Laravel Türkiye Discord Kanalı Forumda kod paylaşılırken dikkat edilmesi gerekenler!Birlikte proje geliştirmek ister misiniz?

Laravel’ de Şifrelenmiş Id İle Çalışmak

mgsmus

id yerine hash kullanarak (Youtube'un ?v=gocwRvLhDf8 kullanması gibi) işlem yapma ile ilgili bir yazı hazırladım. Eser miktarda Repository, Decorator ve Inversion of Control içermekte 🙂

Yazıya buradan ulaşabilirsiniz.

coder2

Bu işlemi servis container üzerinde halletmek çok güzel olmuş. IoC kavramı karşıma çok çıkıyordu ama Örneğiyle beraber görünce daha çok anlaşılıyor. Teşekkürler 🙏

sineld

Makaleyi twitledim, ellerine sağlık @mgsmus

EgoistDeveloper

Rastgele id'lerle ilgili sayfalara erişmek neden sorun oluyor? User ile ilgili işlemlerde zaten sorguya user_id'yi de dahil etmiyor muyuz? Yani sadece id ile insert update delete yapmazsak rastgele olarak id gönderse bile işlem yaptırmayız olur biter.

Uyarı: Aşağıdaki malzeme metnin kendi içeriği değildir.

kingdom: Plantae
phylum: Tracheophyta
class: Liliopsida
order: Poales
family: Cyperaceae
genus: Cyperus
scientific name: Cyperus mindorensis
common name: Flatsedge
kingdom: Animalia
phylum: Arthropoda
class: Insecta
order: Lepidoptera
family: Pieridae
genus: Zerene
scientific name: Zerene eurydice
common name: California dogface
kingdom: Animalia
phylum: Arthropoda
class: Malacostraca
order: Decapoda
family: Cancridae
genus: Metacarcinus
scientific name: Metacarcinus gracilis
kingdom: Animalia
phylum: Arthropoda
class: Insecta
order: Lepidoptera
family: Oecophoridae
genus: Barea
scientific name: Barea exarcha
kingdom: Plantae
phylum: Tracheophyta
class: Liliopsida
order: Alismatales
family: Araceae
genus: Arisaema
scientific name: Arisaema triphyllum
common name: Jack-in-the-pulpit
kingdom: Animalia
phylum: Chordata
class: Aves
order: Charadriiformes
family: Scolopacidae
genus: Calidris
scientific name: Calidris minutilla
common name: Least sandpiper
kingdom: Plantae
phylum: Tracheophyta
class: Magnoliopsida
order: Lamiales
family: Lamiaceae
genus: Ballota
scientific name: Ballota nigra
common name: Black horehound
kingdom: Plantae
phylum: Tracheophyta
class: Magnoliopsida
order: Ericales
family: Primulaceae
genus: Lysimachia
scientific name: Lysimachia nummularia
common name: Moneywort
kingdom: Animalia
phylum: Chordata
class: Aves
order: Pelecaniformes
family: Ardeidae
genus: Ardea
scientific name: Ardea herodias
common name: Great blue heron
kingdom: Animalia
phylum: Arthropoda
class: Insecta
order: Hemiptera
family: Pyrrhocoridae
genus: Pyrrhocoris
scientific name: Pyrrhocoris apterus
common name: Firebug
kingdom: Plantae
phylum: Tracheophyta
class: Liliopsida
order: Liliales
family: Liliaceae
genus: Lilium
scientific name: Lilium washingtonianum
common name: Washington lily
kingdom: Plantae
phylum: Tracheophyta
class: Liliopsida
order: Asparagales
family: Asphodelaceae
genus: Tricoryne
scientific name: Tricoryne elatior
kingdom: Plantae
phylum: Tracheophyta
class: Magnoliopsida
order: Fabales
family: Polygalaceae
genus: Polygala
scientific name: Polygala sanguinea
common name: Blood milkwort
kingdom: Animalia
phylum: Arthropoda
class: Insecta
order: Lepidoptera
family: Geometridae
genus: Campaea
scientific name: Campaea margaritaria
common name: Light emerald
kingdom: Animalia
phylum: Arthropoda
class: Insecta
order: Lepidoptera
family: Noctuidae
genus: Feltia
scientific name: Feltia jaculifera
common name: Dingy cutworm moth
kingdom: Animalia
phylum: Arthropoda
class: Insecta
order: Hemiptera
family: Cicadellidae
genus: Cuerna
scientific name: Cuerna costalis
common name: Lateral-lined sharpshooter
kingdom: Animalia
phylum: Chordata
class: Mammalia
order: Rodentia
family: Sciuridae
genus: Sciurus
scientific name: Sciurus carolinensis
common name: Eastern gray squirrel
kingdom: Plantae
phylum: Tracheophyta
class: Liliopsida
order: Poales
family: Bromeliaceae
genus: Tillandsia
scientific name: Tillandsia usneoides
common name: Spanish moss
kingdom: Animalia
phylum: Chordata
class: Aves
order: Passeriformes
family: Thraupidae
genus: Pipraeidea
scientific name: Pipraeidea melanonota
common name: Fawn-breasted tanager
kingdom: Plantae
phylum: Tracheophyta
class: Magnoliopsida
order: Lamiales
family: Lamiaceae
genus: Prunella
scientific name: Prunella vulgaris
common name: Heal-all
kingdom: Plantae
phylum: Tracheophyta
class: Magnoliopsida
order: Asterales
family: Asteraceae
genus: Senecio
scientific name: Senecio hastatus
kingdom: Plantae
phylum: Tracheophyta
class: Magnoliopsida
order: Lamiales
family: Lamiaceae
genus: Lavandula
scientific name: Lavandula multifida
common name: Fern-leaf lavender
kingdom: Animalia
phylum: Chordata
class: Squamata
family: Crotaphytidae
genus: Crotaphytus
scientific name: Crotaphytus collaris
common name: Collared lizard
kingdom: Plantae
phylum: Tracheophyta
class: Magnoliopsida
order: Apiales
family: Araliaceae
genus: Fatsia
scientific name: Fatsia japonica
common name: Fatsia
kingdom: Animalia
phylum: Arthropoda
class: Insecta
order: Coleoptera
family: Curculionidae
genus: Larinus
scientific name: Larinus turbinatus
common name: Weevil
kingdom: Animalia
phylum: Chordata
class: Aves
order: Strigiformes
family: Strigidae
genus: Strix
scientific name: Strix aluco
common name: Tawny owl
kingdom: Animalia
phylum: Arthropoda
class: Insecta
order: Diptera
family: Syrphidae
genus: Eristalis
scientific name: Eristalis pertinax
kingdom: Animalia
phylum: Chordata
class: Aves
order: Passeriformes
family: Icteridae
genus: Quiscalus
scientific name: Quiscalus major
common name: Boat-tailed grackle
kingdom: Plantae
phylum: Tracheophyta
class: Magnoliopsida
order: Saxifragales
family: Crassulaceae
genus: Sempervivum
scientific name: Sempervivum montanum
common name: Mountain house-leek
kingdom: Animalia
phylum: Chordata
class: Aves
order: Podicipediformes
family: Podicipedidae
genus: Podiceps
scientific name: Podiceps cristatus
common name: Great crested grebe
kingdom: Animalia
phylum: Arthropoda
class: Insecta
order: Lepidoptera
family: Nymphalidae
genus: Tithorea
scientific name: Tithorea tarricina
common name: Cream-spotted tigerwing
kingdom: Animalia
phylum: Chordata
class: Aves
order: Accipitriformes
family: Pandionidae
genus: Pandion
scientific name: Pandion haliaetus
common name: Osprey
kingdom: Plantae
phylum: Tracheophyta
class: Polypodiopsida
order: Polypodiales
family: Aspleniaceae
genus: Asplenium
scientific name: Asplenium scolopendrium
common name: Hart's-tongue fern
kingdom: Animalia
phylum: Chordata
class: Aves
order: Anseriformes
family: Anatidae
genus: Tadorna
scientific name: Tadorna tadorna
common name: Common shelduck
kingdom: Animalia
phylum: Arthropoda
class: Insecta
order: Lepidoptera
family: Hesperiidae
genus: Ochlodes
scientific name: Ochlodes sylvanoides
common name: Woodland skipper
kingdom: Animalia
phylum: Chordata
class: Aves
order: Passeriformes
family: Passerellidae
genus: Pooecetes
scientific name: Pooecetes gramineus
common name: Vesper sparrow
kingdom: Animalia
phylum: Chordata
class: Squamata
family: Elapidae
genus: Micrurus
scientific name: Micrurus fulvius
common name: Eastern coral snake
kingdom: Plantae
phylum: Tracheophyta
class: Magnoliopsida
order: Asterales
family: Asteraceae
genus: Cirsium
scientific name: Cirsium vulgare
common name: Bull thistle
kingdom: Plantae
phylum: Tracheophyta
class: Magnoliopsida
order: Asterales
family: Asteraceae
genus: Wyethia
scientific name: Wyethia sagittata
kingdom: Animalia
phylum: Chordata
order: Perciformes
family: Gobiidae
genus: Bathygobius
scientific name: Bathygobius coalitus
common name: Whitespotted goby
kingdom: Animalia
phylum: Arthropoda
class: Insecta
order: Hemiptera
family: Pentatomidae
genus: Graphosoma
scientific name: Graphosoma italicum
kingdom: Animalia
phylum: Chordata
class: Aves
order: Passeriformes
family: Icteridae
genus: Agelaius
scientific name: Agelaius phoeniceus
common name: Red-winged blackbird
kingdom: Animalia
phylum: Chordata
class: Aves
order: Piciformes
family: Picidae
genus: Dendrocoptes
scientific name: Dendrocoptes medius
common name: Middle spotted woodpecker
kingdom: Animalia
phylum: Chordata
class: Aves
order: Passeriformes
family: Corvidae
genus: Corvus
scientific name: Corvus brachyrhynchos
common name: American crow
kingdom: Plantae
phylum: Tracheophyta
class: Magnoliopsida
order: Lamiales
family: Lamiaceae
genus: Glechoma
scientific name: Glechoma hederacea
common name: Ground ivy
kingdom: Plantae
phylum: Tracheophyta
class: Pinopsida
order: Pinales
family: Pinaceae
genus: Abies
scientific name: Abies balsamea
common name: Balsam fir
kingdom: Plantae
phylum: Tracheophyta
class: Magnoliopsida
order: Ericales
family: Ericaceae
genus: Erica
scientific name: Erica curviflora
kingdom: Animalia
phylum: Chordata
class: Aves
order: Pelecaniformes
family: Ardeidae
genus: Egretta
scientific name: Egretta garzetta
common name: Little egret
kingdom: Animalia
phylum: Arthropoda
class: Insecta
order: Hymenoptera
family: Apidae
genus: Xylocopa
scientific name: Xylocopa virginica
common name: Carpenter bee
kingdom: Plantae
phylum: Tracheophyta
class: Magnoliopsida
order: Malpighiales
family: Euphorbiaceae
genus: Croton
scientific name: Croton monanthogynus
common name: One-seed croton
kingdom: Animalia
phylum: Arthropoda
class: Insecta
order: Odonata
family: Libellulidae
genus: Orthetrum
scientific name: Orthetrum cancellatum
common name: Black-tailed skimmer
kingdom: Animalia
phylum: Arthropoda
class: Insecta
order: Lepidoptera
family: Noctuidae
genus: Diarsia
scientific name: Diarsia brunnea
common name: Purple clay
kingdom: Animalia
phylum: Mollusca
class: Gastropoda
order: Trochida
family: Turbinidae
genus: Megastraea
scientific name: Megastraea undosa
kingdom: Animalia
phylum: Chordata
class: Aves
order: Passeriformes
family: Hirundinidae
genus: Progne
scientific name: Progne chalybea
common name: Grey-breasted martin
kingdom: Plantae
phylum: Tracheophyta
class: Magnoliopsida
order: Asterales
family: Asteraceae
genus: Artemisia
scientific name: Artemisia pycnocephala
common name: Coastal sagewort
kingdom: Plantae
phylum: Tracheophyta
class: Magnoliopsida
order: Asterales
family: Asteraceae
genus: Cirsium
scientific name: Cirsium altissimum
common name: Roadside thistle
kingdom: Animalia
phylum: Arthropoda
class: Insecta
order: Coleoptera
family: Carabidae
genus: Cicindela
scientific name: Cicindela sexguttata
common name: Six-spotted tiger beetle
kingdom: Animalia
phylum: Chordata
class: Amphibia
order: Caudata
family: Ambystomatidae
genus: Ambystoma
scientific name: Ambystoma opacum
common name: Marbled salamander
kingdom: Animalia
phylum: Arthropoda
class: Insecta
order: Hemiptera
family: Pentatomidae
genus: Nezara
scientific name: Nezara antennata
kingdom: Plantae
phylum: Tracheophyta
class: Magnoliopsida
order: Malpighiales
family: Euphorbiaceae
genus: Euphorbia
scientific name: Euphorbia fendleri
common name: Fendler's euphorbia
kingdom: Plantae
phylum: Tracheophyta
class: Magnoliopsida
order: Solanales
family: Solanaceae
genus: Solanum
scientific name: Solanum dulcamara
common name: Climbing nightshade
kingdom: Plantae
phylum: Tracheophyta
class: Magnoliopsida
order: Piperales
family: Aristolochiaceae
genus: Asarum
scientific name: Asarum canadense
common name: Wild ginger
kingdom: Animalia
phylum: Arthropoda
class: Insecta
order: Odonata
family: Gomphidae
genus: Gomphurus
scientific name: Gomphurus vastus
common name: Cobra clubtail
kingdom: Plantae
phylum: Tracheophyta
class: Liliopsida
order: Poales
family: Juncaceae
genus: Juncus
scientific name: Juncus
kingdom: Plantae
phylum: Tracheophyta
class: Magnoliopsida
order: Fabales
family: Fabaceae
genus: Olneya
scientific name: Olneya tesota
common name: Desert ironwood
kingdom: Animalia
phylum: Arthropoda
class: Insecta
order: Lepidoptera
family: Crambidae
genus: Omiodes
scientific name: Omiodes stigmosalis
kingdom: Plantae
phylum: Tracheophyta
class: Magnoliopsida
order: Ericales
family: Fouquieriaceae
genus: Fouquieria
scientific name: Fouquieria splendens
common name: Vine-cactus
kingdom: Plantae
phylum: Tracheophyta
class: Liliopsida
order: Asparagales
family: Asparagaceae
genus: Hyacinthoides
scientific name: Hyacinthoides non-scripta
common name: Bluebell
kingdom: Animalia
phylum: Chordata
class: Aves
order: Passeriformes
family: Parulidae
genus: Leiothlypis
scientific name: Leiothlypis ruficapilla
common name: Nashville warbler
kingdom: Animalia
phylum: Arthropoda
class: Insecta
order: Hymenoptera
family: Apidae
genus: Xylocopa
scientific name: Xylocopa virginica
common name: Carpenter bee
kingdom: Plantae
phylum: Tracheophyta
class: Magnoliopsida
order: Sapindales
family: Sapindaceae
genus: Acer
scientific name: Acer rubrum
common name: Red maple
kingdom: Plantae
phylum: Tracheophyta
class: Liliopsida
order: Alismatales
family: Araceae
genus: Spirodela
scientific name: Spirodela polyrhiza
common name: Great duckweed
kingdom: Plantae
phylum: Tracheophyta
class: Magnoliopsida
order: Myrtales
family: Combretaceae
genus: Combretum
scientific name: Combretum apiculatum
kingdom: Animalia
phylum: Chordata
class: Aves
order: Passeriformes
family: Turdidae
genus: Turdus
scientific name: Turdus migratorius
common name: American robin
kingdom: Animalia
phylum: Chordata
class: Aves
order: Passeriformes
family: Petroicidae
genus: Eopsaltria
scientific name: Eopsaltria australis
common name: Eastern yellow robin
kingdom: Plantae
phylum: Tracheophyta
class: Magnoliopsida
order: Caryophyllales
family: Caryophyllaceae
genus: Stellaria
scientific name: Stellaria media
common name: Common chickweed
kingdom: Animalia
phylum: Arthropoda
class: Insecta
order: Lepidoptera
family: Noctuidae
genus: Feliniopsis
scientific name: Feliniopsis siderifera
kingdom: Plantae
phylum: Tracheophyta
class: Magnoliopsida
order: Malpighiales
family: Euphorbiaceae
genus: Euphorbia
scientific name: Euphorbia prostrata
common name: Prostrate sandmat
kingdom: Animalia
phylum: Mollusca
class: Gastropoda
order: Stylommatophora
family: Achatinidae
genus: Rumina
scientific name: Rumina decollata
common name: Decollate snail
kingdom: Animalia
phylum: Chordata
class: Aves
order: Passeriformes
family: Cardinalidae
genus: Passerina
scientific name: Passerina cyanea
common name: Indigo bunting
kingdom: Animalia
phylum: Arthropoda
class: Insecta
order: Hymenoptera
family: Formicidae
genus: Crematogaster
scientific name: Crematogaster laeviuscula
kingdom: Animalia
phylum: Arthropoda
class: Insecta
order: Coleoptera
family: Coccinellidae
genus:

Son olarak vimeo neden direkt id kullanıyor?

mgsmus

EgoistDeveloper Id kullanmak güvenilir değildir denmek istenmiyor. Konu, bir kat daha güvenlik önlemi oluşturmak. Sonuçta insan hatası denen bir olay var ve bu işlem sizi bazı durumlarda kurtarır. user_id gönderiyorsunuz, bu kullanıcı var mı yok mu kontrol ediyorsunuz; company_id gönderiyorsunuz bu firma var mı yok mu kontrol ediyorsunuz, address_id gönderiyorsunuz bu adres var mı yok mu kontrol ediyorsunuz. Peki arkada o kullanıcı o firmaya ait mi ve o adres o firmadaki o kullanıcıya ait mi diye kontrol ediyor musunuz? Bunlar bazen gözden kaçabiliyor ve zamanla sorun çıkardıkça yamanıyor. Burada id'yi gizlemediğinizde company_id 5 ise demek ki 6 ya da 7 diye bir firma olabilir gibi hareket edilerek saldırı yapılabilir. Eğer bahsettiğim kontroller yoksa ya sızarlar ya da veri yapınızı bozarlar. Her şey insan hatası denen olayda bitiyor.